In infinite simulations of a random walk from A to B, a path through the lowest (optical) density occurs less frequently than a path through the highest density. A high density leads to a more probable path and a low density to a less probable path.
This phenomenon can be simulated (without the many random walks) by thinning the KNN graph or the virtual Kohonen mesh with a special algorithm, so that the distances through the mesh remain the same from all directions. For each distance that is omitted, a different distance is added, so that the probability is either split into two equal connections of equal parts or passed through as one part in a connection twice as long. (2*0.1 -> 1*0.2)
What do the results mean in practice?
If there is no assumption for a metric, the Kohonen distance can be used directly in one of these versions. The calculation of a Kohonen distance model is straightforward and the calculation of distances with these models is also straightforward.
The procedure can also be used to check numerically how distorted the assumption of a Euclidean metric is for a data set. If this is not large, the Euclidean metric can be used just as well.
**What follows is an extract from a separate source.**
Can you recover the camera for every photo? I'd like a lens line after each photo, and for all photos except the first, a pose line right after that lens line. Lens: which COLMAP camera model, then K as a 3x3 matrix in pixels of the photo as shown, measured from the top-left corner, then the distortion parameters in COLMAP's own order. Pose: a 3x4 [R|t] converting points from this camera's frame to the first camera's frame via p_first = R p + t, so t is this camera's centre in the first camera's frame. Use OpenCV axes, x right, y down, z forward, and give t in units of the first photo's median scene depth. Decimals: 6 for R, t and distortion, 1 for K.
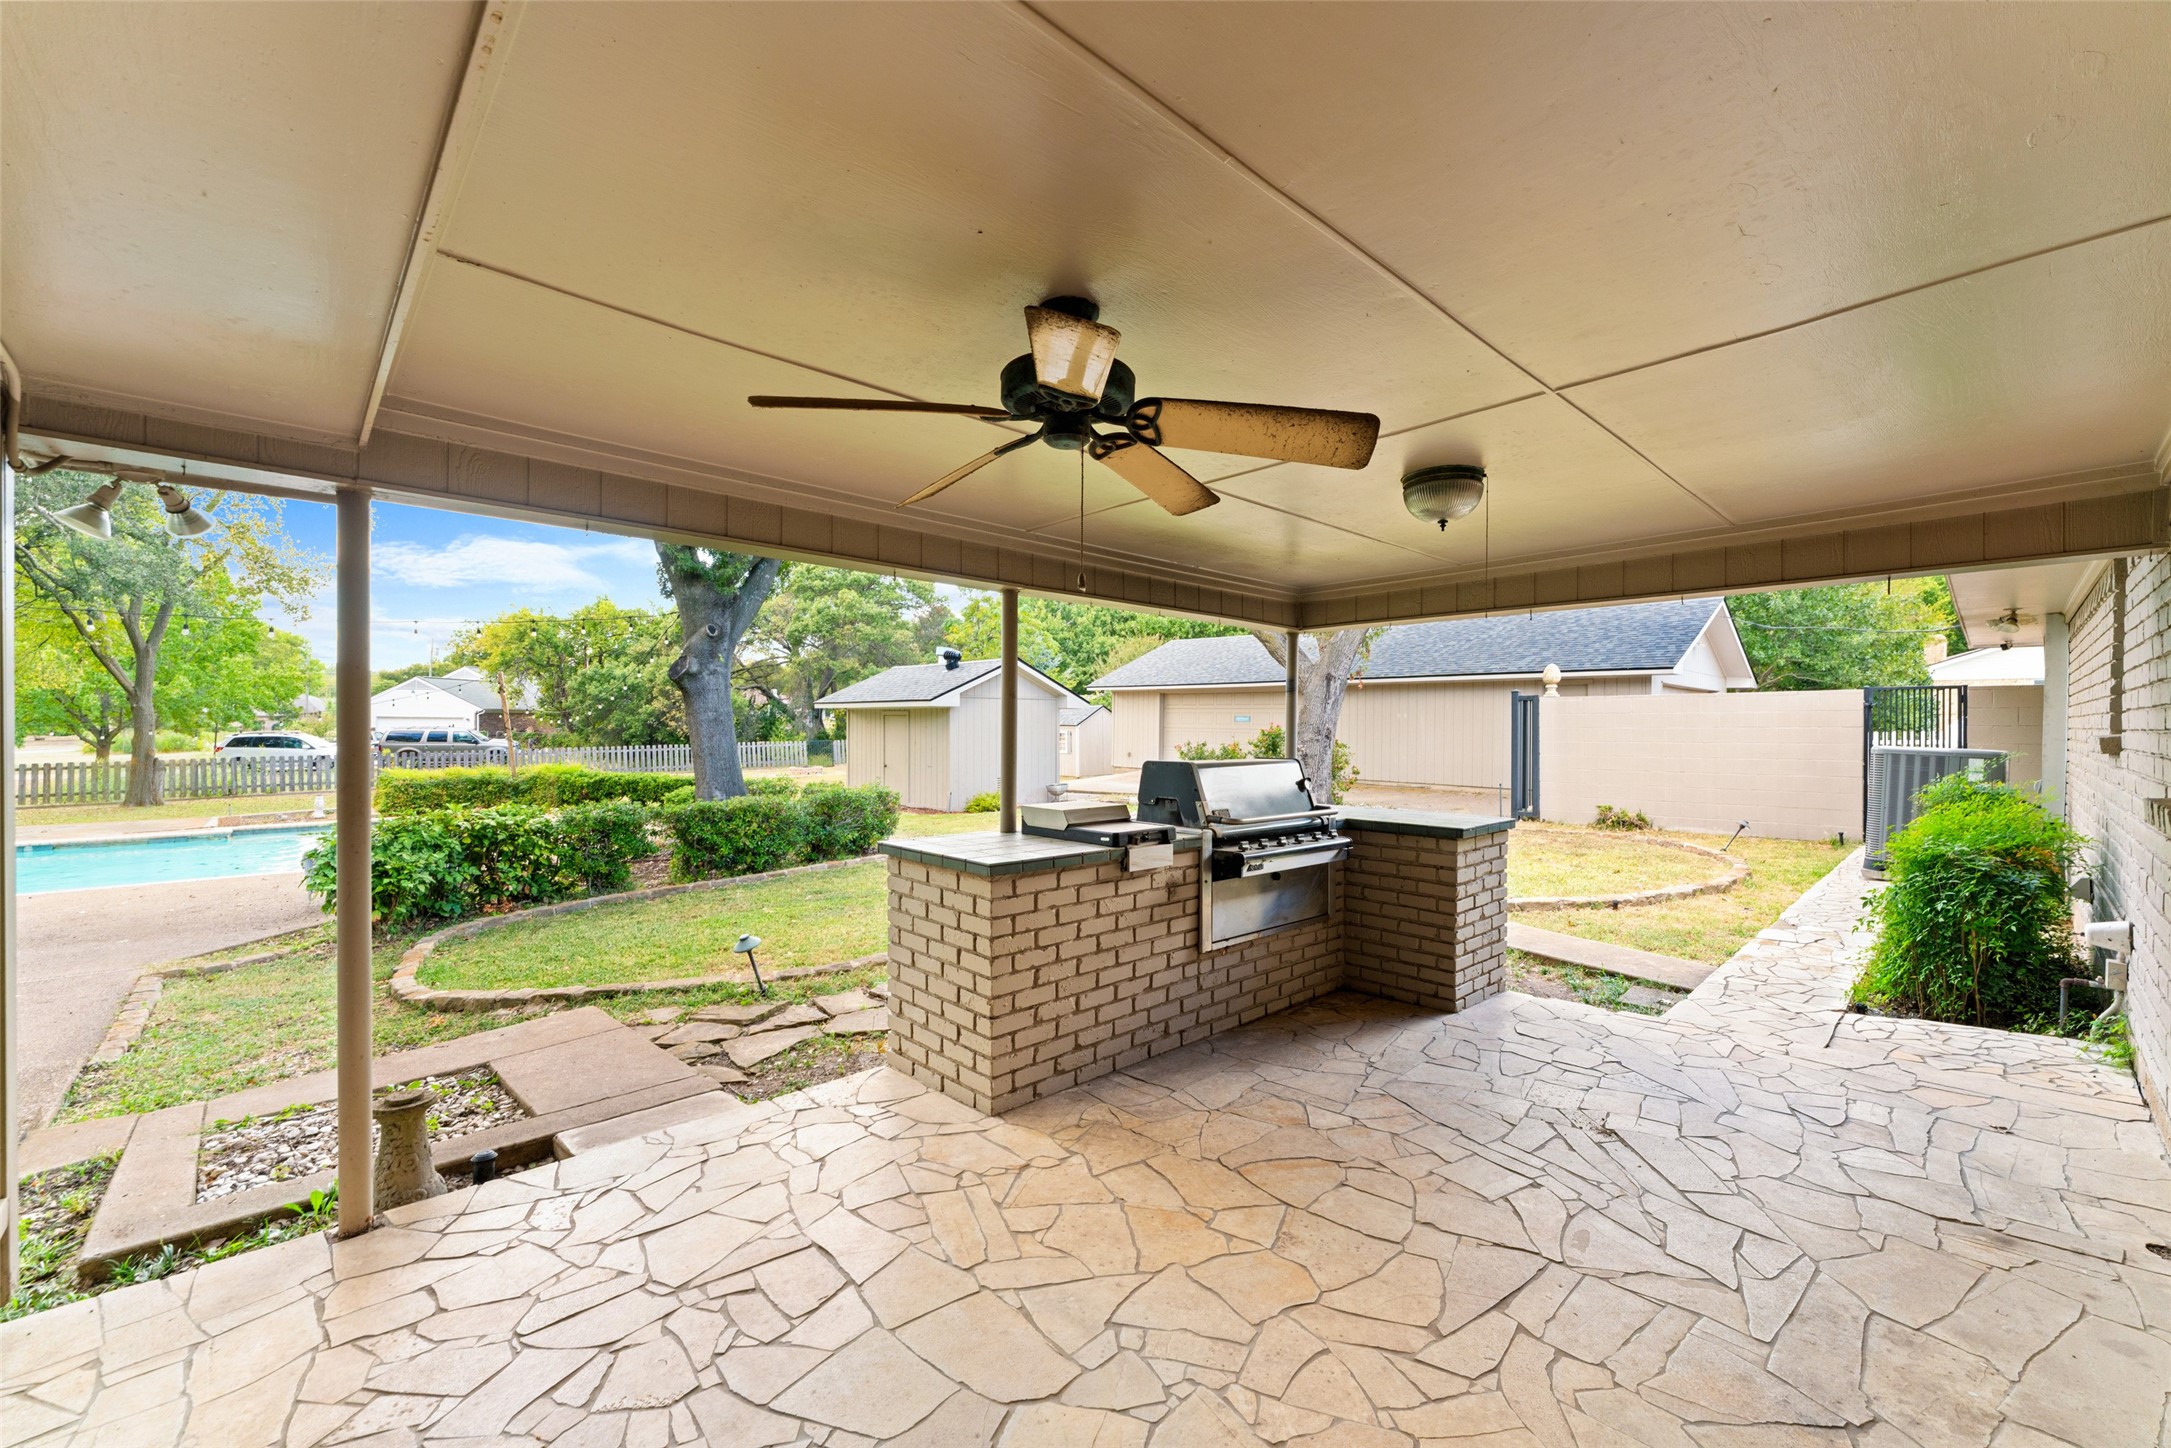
lens RADIAL K [[880.3, 0, 1086.1], [0, 880.3, 727.9], [0, 0, 1]] dist [-0.000375, -0.000046]
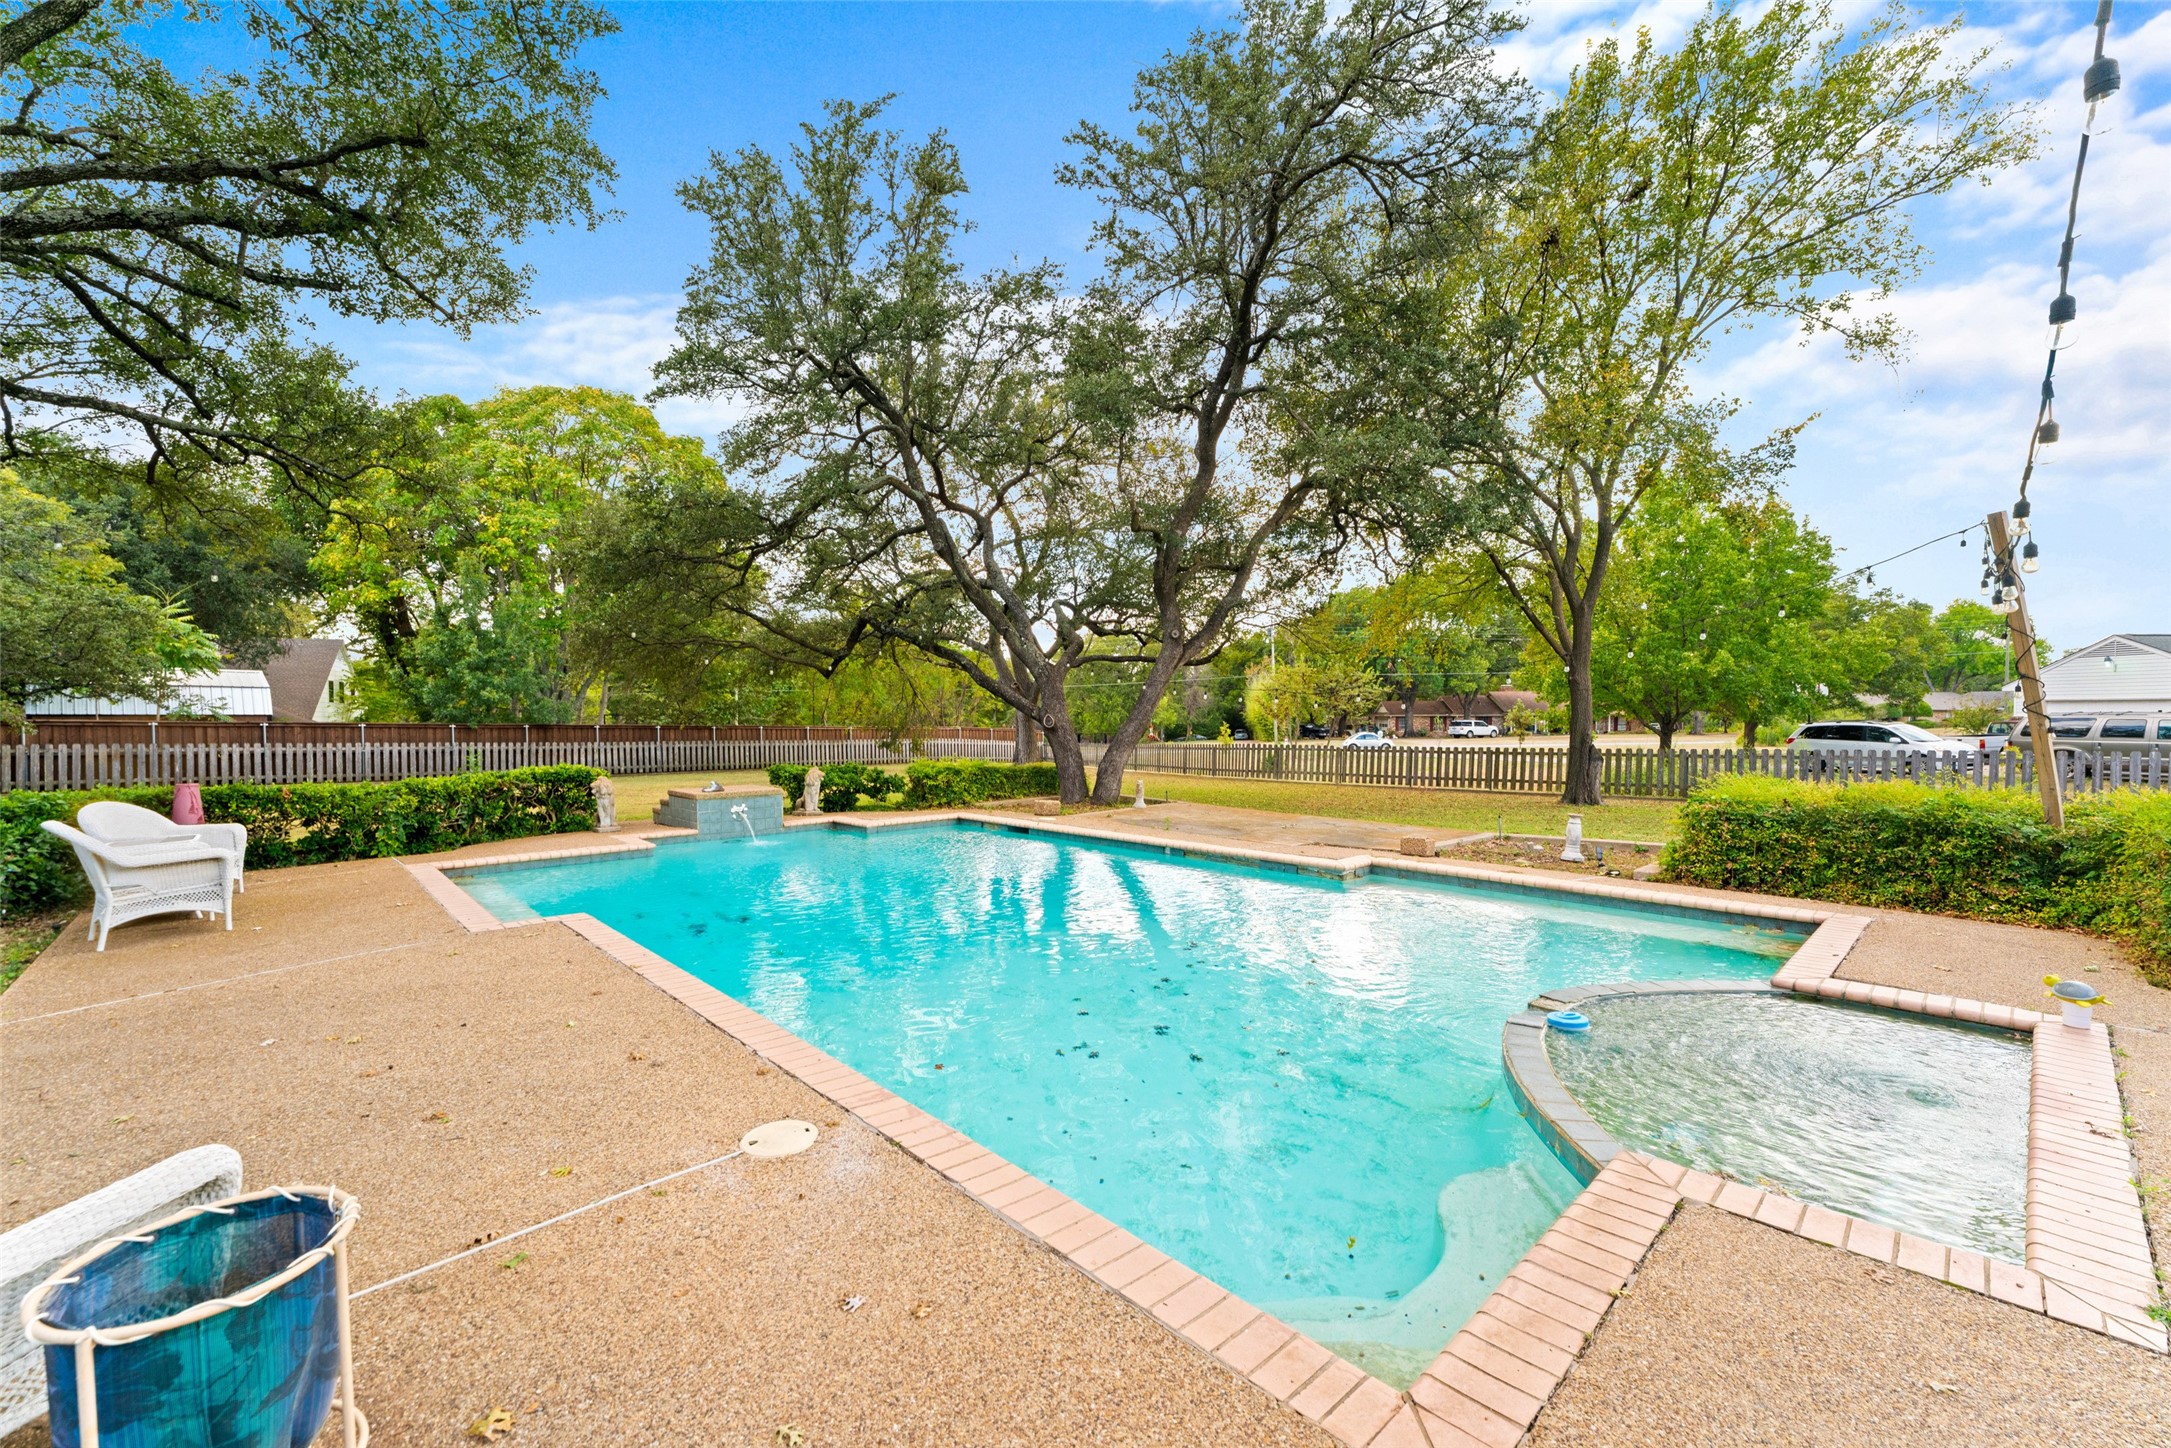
lens RADIAL K [[880.3, 0, 1078.7], [0, 880.3, 721.9], [0, 0, 1]] dist [-0.000375, -0.000046]
pose [[-0.004388, -0.000804, -0.999990, -0.265467], [-0.004054, 0.999991, -0.000786, 0.016352], [0.999982, 0.004051, -0.004391, 0.540728]]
The distortion of the examples shown above is 100%, 104%, 113% and 117%.
The following figures show examples of the distortion for the NRAIA data sets with different numbers of dimensions.
BOD2: Distortion Estimate Result 2.3%
Chloride: Distortion Estimate Result 15%
Leaves: Distortion Estimate Result 11%
Lipo: Distortion Estimate Result 6%
Rumford: Distortion Estimate Result 3%
Sacch2: Distortion Estimate Result 8%
PCB: Distortion Estimate Result 22%
Ethyl: Distortion Estimate Result 15%
Lubricant: Distortion Estimate Result 16%
Nitrite: Distortion Estimate Result 15%
Saccharin: Distortion Estimate Result 3%
Isom: Distortion Estimate Result 45%
O.xylene: Distortion Estimate Result 18%
Oilshale: Distortion Estimate Result 41%
Pinene: Distortion Estimate Result 8%
Coal: Distortion Estimate Result 31%
The calculation distortion itself is quantitative and helps when viewing large amounts of data, because it is a measure of the non-linearity of the data set. In the example data set, 2D points have been selected for illustration. However, the method works for numerical data sets of any complexity, e.g. also images. As well as the estimation of intrinsic dimensionality (https://panda.technology/en/entropy), the knowledge of nonlinearity helps to select a suitable feature encoder to reduce dimensionality. Both are scalar properties of a metric space. These scalar values can be used to compare data sets using the concept of metric spaces or to detect changes in a space.
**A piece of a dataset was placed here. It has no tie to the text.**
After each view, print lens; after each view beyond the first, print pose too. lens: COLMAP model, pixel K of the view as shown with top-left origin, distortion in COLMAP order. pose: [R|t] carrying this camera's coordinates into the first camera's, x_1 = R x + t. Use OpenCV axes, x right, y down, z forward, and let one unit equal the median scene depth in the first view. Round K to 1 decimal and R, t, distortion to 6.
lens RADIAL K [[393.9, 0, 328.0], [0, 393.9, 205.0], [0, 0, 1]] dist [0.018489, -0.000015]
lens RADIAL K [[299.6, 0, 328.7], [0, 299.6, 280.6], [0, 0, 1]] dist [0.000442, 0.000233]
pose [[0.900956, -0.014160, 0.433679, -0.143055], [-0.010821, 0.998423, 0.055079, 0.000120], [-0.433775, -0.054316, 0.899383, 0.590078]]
Such information-theoretically motivated aggregations correspond roughly to the concept of entropy or kinetic energy (or temperature) in physics, which can be used to describe complex structures simply as states.
And this is also the most obvious practical case, condition monitoring on arbitrarily complex and unknown data sets.
So if an image recording or a mechanical oscillation shows an increase in dimensionality or non-linearity over time, this is an important warning signal.
Therefore, with this concept an Auto-Condition Monitoring can be realized.